Muitos jornalistas se parecem, hoje em dia, com aquelas “obras de arte” do Expressionismo soviético — figuras abusivas pelos traços exagerados para mostrar uma coragem e um caráter que não possuem.
O filósofo Martin Heidegger disse certa vez: “Nenhuma época soube tantas e tão diversas coisas do homem como a nossa”. Todavia, em verdade, nunca se soube menos o que é o homem.
A psicanálise sempre foi uma reação prática contra esse destino asseverado pelo filósofo. Na contramão da atualidade, o interesse da psicanálise é saber o que é o homem.
Essa busca foi traduzida de forma singela pelo psicanalista britânico W.R.Bion. Ele disse que uma turbulência emocional é o resultado do encontro de duas personalidades — caso o contato entre elas seja suficiente para que se percebam. O estado emocional é uma perturbação cuja magnitude dificilmente será entendida como progresso, e a impressão resultante é que seria melhor se nunca tivessem se encontrado. Contudo, uma vez que se encontraram — e já que a turbulência emocional é inevitável , as partes podem decidir como tirar proveito de um mau negócio, ou como transformar uma circunstância adversa em uma situação vantajosa para ambos.
Podemos estar num tipo de universo de pensamento ou em uma cultura temporária, na qual não estamos imunes à dor da consciência de viver num universo que não conduz ao nosso bem-estar.
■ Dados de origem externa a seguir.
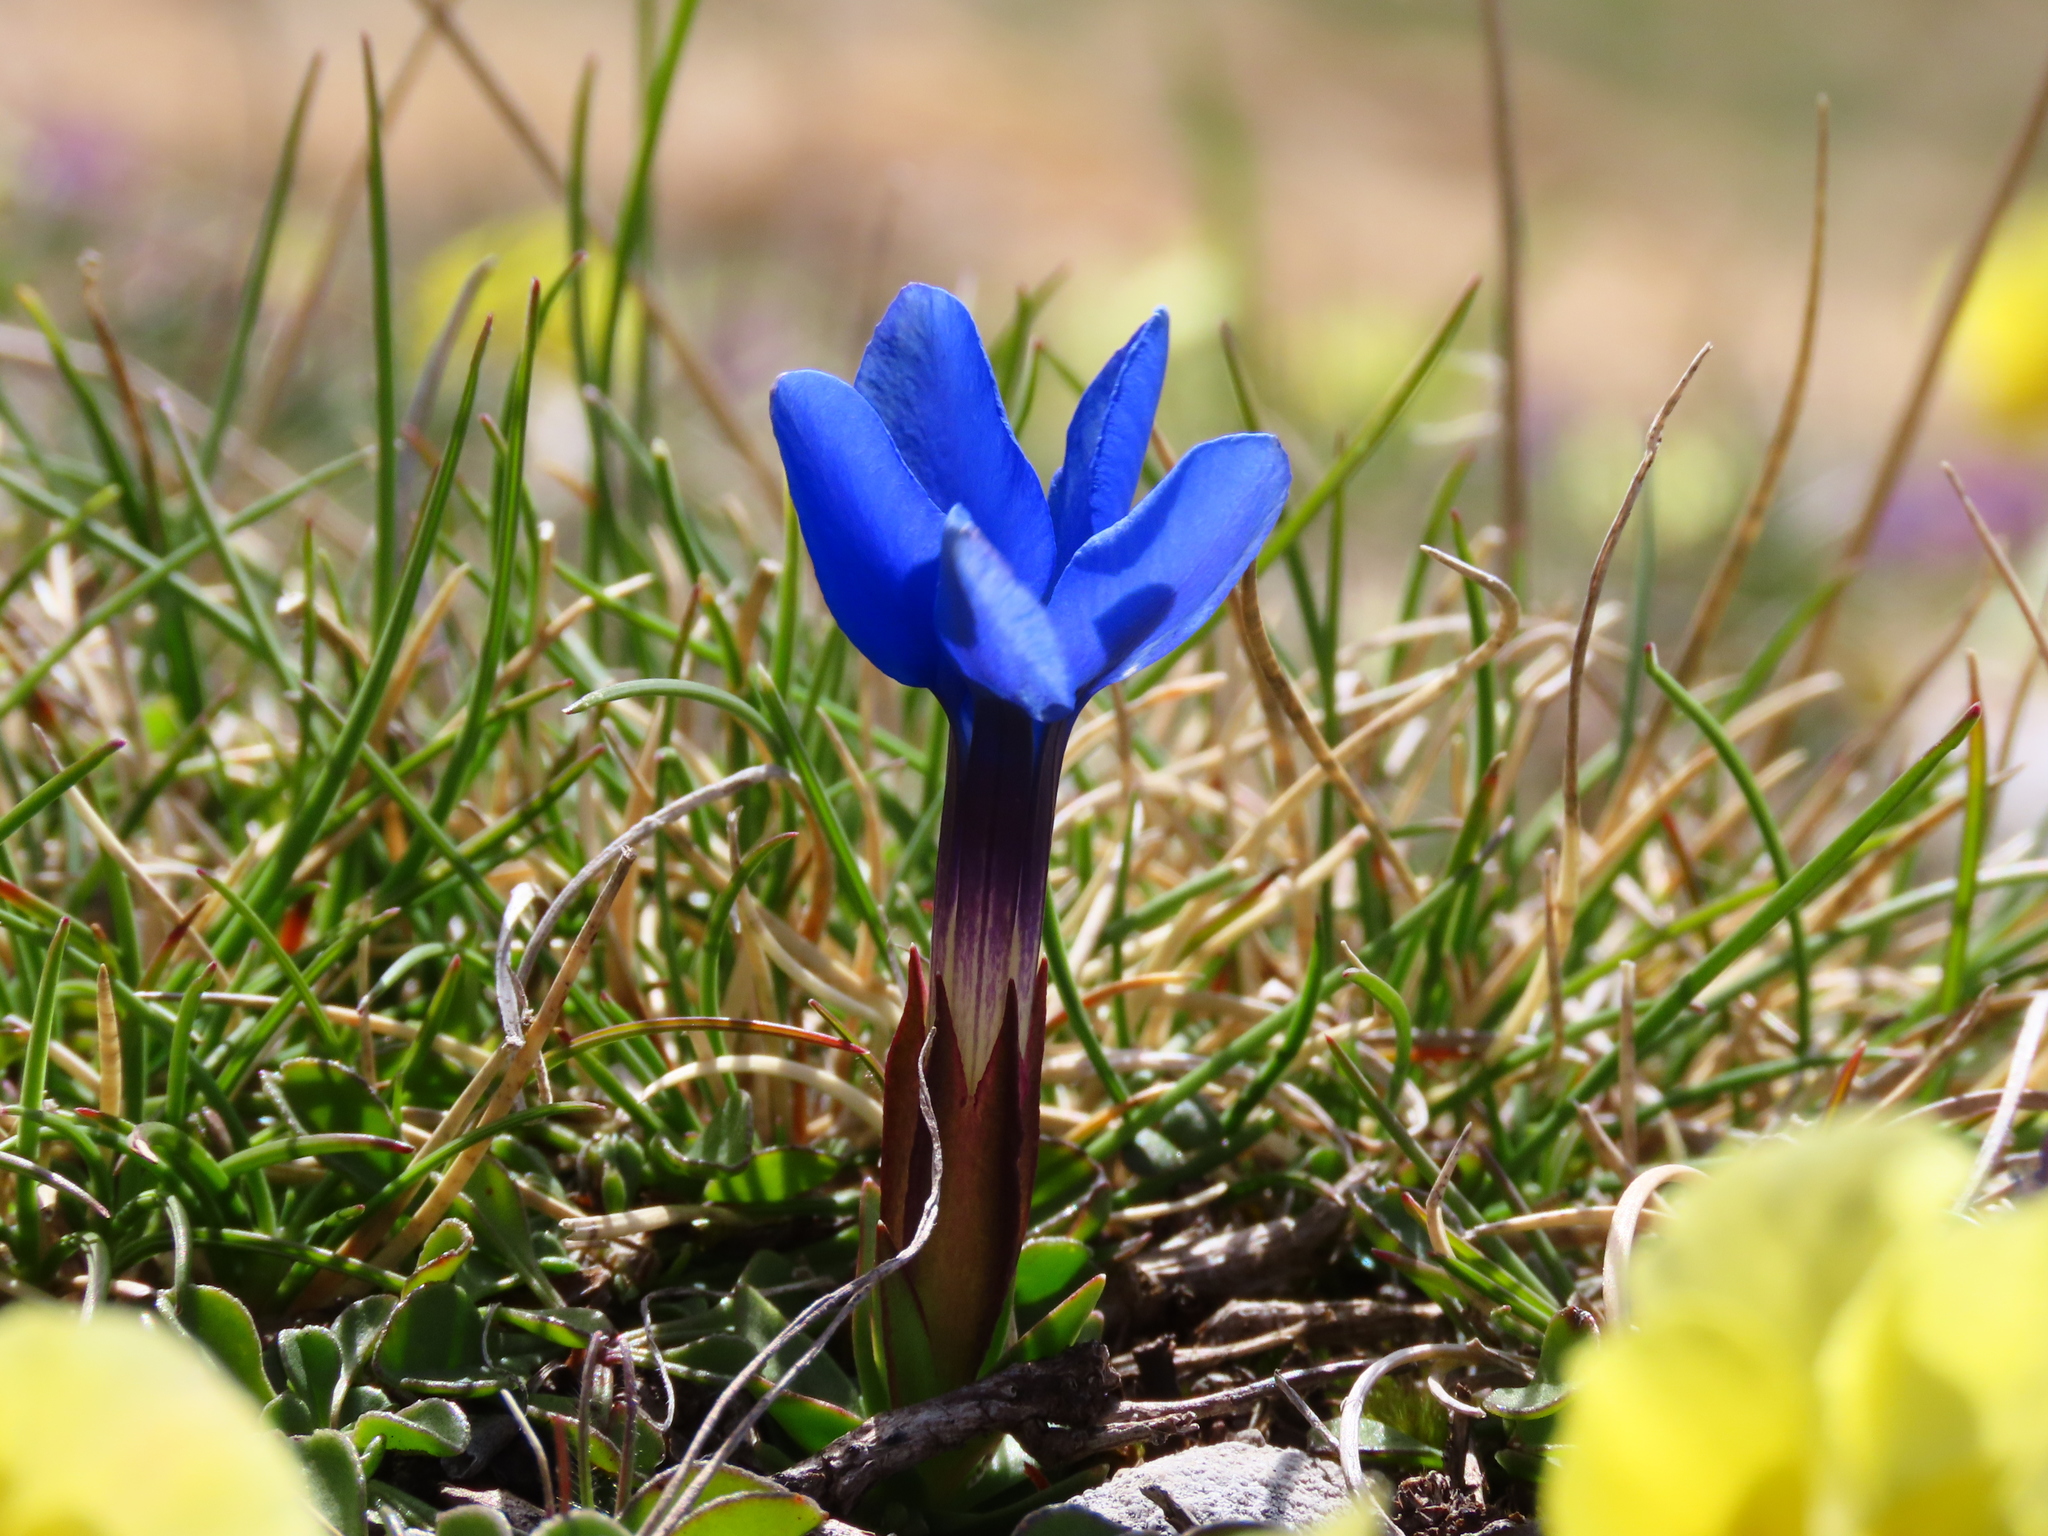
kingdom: Plantae
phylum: Tracheophyta
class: Magnoliopsida
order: Gentianales
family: Gentianaceae
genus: Gentiana
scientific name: Gentiana verna
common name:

Ousar ter consciência dos fatos implica coragem.
Essa é uma qualidade que se pode desenvolver numa psicanálise. Refiro-me não à coragem vulgar, que significa, muitas vezes, expor-se a perigos e riscos de morte, mas a uma coragem do conhecimento que garante a relação viva entre as pessoas: a coragem de dar boas-vindas à sinceridade, à honestidade e à boa vontade.
Como psicanalista, desejo a todos muitas doses de honestidade, sinceridade e boa vontade. Estamos precisando muito dessas três, não somente no Congresso Nacional, ou na política em geral, mas também em todas as instituições públicas e privadas.